One of my favorite stories, which I heard from meditation practitioner Tara Brach, is of a stockbroker who comes home one night at 8:30. He’s talking on his cell-phone trying to close a large deal. His eight-year old daughter has been waiting for him to come home all day so she can share something she learned in show-and-tell that day with him.
When he enters the house she screams, “Daddy, Daddy, I want to show you something!”
He says, “Not now, I’m on the phone.”
She knows her bedtime is 9, so she keeps jumping around him because she knows she won’t be able to go to sleep unless she gets to talk with him. At 8:45, he’s switched to the land-line and is still on the phone.
She starts tugging on his trousers, saying, “Daddy, Daddy, it’ll just take a few minutes.”
Finally, he looks down at her and says, “What are you doing
down there?”
She replies, “I live down here Daddy.”
For you, taking the wheel may mean charting your own course to work-life balance.
For the youth in our program, it means not listening to anyone who tells you that you can't do anything and believing in yourself. Our students help form some of these Leadership Principles. One of my former students, Latisha Brown, helped me come up with the principle: ‘Make Peace with Disapproval’. In one session she told the class a teacher had recently told her, “I don’t like you.”
“What did you do?” another student asked. “How can you work with someone who doesn’t even like you?”
Latisha responded: “Your job is not to like me.
Your job is to teach me.”
There are two precepts to the Leader in Youth Program:
1) Leadership is a distinctive skill that youth can leverage to advance in their careers and higher education. This is absolutely imperative. Why?
- D.C. has a poverty rate higher than any state in the country.
- According to a recent study commissioned by the Gates Foundation based on 2001 DCPS and charter school data, 9 out of every 100 DCPS students are graduating college within 5 years of high school graduation. The national rate is 250% higher.
- In the city with the person with the most positional leadership in the world, there were no programs teaching low-income youth leadership as a distinctive skill they can leverage to go on to college and find meaningful careers. Until CSL’s Leader in Youth Program.
2) Leadership can be taught. An example is our Leadership Principle 'Be a Clock-Builder, Not a Time-Teller', derived from Jim Collins’ book Built to Last. Leadership is much less about being a front-stage star than a back-stage architect. It’s less about being charismatic and much more about being systematic. Ernest Shackleton is a great example of that.

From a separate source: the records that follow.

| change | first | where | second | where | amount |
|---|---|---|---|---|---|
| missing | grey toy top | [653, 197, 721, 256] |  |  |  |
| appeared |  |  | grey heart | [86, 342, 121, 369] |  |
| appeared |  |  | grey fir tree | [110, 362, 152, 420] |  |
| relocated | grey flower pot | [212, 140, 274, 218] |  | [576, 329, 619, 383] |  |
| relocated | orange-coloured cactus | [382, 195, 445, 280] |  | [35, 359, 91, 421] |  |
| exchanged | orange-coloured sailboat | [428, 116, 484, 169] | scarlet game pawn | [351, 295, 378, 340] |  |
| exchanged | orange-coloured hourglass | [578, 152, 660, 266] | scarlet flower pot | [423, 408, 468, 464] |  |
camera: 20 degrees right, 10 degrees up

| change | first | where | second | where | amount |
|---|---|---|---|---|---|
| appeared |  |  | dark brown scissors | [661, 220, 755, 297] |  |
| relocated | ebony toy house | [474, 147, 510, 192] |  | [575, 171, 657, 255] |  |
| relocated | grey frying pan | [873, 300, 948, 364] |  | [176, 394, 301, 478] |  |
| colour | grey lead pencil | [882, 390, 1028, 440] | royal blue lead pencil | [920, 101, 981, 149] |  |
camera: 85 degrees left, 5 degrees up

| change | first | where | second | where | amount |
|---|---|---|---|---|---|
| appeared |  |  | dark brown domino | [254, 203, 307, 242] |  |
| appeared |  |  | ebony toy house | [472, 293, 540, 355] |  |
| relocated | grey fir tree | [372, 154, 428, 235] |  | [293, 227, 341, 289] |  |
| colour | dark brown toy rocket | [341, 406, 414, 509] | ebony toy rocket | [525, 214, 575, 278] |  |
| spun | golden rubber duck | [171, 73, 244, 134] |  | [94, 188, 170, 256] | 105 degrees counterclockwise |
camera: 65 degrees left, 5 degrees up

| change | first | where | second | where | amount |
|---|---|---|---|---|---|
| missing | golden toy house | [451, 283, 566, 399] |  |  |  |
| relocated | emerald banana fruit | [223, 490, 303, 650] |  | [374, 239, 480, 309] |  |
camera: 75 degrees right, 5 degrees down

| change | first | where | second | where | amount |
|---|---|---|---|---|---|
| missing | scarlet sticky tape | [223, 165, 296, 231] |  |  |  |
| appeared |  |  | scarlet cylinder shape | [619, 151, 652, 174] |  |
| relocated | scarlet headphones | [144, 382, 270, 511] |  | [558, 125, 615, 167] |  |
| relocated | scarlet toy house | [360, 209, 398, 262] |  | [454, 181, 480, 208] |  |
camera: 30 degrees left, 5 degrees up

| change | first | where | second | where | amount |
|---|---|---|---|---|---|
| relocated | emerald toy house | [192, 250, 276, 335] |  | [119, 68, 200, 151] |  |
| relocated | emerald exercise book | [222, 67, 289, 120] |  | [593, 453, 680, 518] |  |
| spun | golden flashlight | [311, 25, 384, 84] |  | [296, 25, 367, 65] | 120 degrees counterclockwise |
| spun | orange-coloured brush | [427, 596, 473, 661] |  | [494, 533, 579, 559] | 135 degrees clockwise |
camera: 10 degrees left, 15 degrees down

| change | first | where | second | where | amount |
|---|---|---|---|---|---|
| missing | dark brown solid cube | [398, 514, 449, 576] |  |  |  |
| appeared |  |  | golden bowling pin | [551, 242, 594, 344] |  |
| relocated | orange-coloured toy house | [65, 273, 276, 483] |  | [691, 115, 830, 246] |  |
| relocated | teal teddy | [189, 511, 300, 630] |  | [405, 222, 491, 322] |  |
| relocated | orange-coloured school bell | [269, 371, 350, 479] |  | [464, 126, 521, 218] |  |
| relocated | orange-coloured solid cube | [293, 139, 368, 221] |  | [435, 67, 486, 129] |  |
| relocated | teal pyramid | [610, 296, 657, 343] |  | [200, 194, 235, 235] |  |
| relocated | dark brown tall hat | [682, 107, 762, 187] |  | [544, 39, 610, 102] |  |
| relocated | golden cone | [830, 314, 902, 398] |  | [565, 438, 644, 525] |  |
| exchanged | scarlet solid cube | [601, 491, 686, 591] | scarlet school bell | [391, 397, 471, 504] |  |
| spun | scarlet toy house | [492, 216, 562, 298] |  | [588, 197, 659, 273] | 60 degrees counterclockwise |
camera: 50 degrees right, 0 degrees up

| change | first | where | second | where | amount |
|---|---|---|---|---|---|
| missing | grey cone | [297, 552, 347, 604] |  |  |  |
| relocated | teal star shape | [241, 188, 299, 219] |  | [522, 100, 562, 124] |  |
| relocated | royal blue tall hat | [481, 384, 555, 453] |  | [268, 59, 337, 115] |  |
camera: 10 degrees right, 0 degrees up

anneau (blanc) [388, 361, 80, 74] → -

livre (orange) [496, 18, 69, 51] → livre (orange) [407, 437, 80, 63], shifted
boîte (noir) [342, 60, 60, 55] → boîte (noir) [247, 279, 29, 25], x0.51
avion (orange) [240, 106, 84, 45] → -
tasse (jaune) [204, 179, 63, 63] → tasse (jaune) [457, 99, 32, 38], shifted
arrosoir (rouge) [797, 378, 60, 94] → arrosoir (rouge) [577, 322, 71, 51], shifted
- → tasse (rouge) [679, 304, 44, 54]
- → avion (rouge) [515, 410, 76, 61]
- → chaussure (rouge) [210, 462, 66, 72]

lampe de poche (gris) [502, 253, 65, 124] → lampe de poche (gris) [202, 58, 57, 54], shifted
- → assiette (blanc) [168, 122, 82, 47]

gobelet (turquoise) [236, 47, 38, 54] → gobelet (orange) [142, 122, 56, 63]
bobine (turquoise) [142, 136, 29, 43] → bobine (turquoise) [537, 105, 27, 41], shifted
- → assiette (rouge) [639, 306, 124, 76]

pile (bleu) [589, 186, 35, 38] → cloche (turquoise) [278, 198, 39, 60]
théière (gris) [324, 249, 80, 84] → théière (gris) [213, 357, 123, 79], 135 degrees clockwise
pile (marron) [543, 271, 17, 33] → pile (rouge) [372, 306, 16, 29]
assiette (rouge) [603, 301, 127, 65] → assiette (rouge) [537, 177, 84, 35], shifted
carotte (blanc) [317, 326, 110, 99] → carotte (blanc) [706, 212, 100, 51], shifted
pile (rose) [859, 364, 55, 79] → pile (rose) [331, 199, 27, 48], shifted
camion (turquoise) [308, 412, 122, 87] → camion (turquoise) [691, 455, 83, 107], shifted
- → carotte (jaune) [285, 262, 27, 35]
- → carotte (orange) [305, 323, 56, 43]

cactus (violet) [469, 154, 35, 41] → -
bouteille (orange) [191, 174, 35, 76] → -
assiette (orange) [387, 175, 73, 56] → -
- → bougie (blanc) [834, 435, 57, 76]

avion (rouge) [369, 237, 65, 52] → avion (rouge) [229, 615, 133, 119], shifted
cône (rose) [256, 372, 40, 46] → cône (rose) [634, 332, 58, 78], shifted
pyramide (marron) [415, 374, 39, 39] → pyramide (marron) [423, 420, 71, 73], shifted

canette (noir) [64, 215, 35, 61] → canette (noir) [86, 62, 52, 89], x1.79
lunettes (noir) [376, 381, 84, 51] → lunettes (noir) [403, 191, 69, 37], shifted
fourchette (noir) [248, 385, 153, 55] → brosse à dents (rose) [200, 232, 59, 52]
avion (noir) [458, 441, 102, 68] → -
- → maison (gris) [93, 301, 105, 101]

Based on these two precepts, the Leader in Youth is a program to help young people discover the Leader in Youth.
As we finish up our evening’s ceremony, I want to ask you to think one last time about leadership. It’s only possible to lead if you’re leading toward a destination.
I can’t fully explain what the destination looks like that we should be moving toward as we teach leadership to youth and create a stronger civic society – which are the two main goals of CSL. I can say, however, that it should be a peaceful society where the United States – our world’s superpower – lives in harmony and partnership with other nations. The strongest kid on the playground must not be a bully, but a ‘Viking with a mother’s heart’, a peacemaker and peacekeeper, a fair and equitable and inclusive partner to all.
The 60’s saying reminds, us, “There is no way to peace. Peace is the way.” So the only way we’ll ever arrive is to practice peace right now in the only moment that exists – the present moment. When I hear people talk about peace in the future, I can’t help thinking “What future is that?” You will never in your life experience a future moment. When you get there, it will still be the present.